EXTRAIT DU TEXTE:
┌──
L’une des conséquences de l’obligation de recourir à un CDD en matière sportive est que la succession de CDD est tout à fait licite puisque ce contrat est la forme obligatoire. Il n’y a donc pas risque de requalification du CDD en CDI comme en droit commun du travail.
En revanche, les contrats conclus entre un club employeur et un sportif ou un entraîneur en vue de l’exploitation commerciale de leur image ne sont pas considérés comme des contrats de travail et la rémunération que le sportif ou l’entraîneur perçoit à ce titre ne constitue pas un salaire (article L222-2-10-1 du code du sport).
Aux termes d’un CDD sportif, quelles obligations pèsent sur le joueur et le club ?
De manière tout à fait classique, le sportif perçoit une rémunération en contrepartie du travail fourni sous l’autorité du club employeur. La rémunération comprend le salaire mensuel et les primes diverses et variées occasionnées par l’activité (primes de victoire, de participation aux rencontres, de classement, etc.). A cet égard, les informations relayées par le Parisien quant au CDD conclu entre le PSG et K. Mbappé sont assez peu surprenantes sur le principe : un salaire, une prime de signature (pour inciter le joueur à signer dans ce club plutôt qu’un autre), une prime de fidélité versée à chaque fin de mercato (période au cours de laquelle les transferts de joueurs entre clubs sont autorisés) si le joueur décide de poursuivre.
Les obligations du sportif dont le détail détermine l’objet et l’étendue de son travail peuvent figurer dans le contrat mais sont le plus souvent fixées dans des documents extérieurs qui sont autant de sources à ces obligations, notamment dans des conventions collectives propres à la discipline sportive quand elles existent, comme la Charte du Football Professionnel et également dans les règlements intérieurs des clubs.
Bien sûr, l’obligation principale du sportif est de participer aux entraînements et aux compétitions de son club. Mais elle va au-delà du simple ressort compétitif : le sportif sera tenu de participer aux actions éducatives et promotionnelles menées par le club. En dehors du temps de travail, on considère que le sportif a une fonction de représentation de son club qui se traduit notamment par une obligation de comportement respectueuse de l’image et de la réputation de son club employeur, ce qui pose le problème des limites du respect de la vie privée et de la liberté individuelle.
└──
DOCUMENTS SOURCES:
┌──
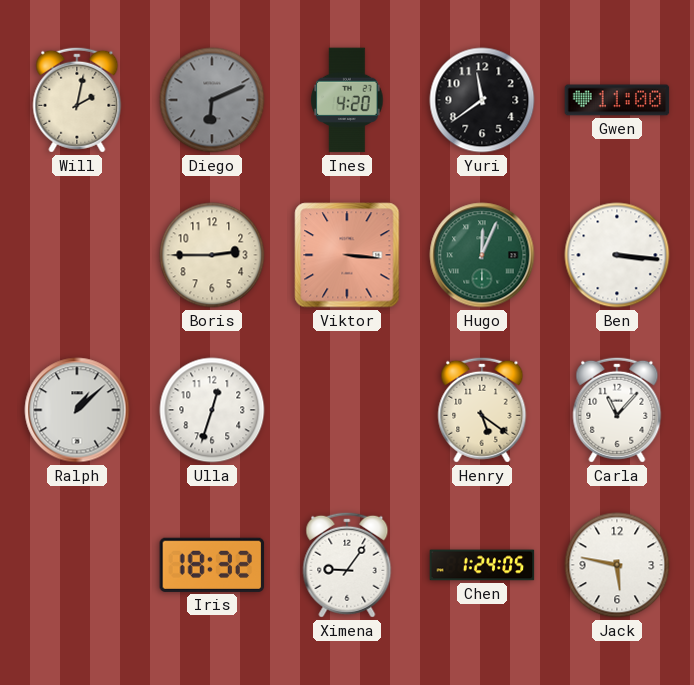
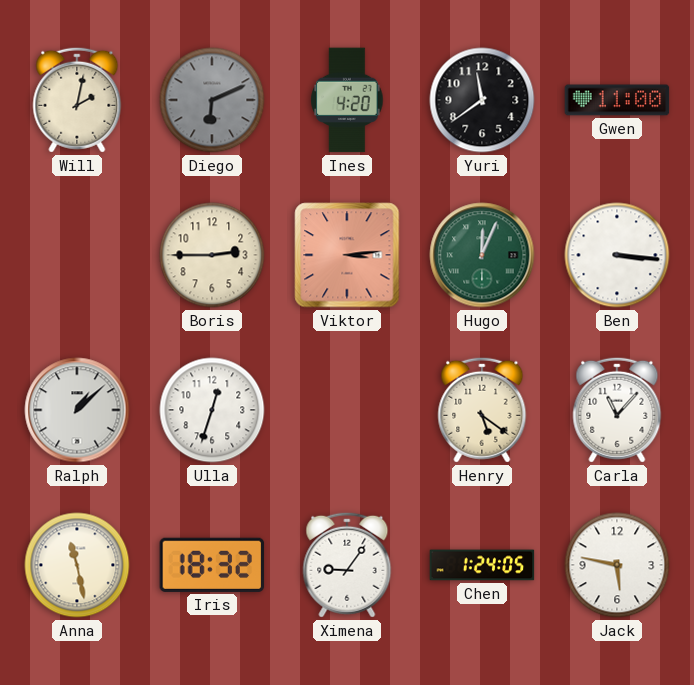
Viktor: 3:16 -> 3:14
Anna: none -> 11:28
└──
ÉNONCÉ 1:
D'après l'extrait sur le CDD sportif, quand la prime de fidélité est-elle versée au joueur ?
ÉNONCÉ 2:
Prolongez l'extrait sur le CDD sportif en reprenant juste après sa dernière phrase.

RÉPONSE 1:
Elle est versée à chaque fin de mercato, si le joueur décide de poursuivre.

RÉPONSE 2:
Quant au club, celui-ci doit offrir au sportif qu’il emploie, outre la rémunération, des conditions lui permettant d’exercer son métier. L’article L222-2-9 du code du sport énonce à cet effet que « tout au long de l’exécution du contrat de travail, le club offre au sportif des conditions de préparation et d’entraînement équivalentes à celles des autres sportifs professionnels salariés ». Cette disposition vise le cas des joueurs qui, bien que sous contrat, sont peu ou pas utilisés par le club pour des raisons sportives (choix de l’entraîneur de ne pas retenir un joueur) ou extra sportives (mésentente avec les dirigeants). Cette situation a pu conduire dans le football professionnel à la constitution, au sein de l’effectif des joueurs, de ce que l’on nomme familièrement des « lofts », c’est-à-dire un ensemble de joueurs sous contrat écartés du groupe professionnel qu’il s’agisse des entraînements ou des activités du club. Ce « loft » ou cette mise à l’écart a pu être utilisé par les clubs comme un moyen de pression pour contraindre un joueur toujours sous contrat à accepter une rupture avant le terme fixé. La Charte du Football a entendu réagir à cette pratique très attentatoire aux droits des sportifs en tentant d’en limiter les effets.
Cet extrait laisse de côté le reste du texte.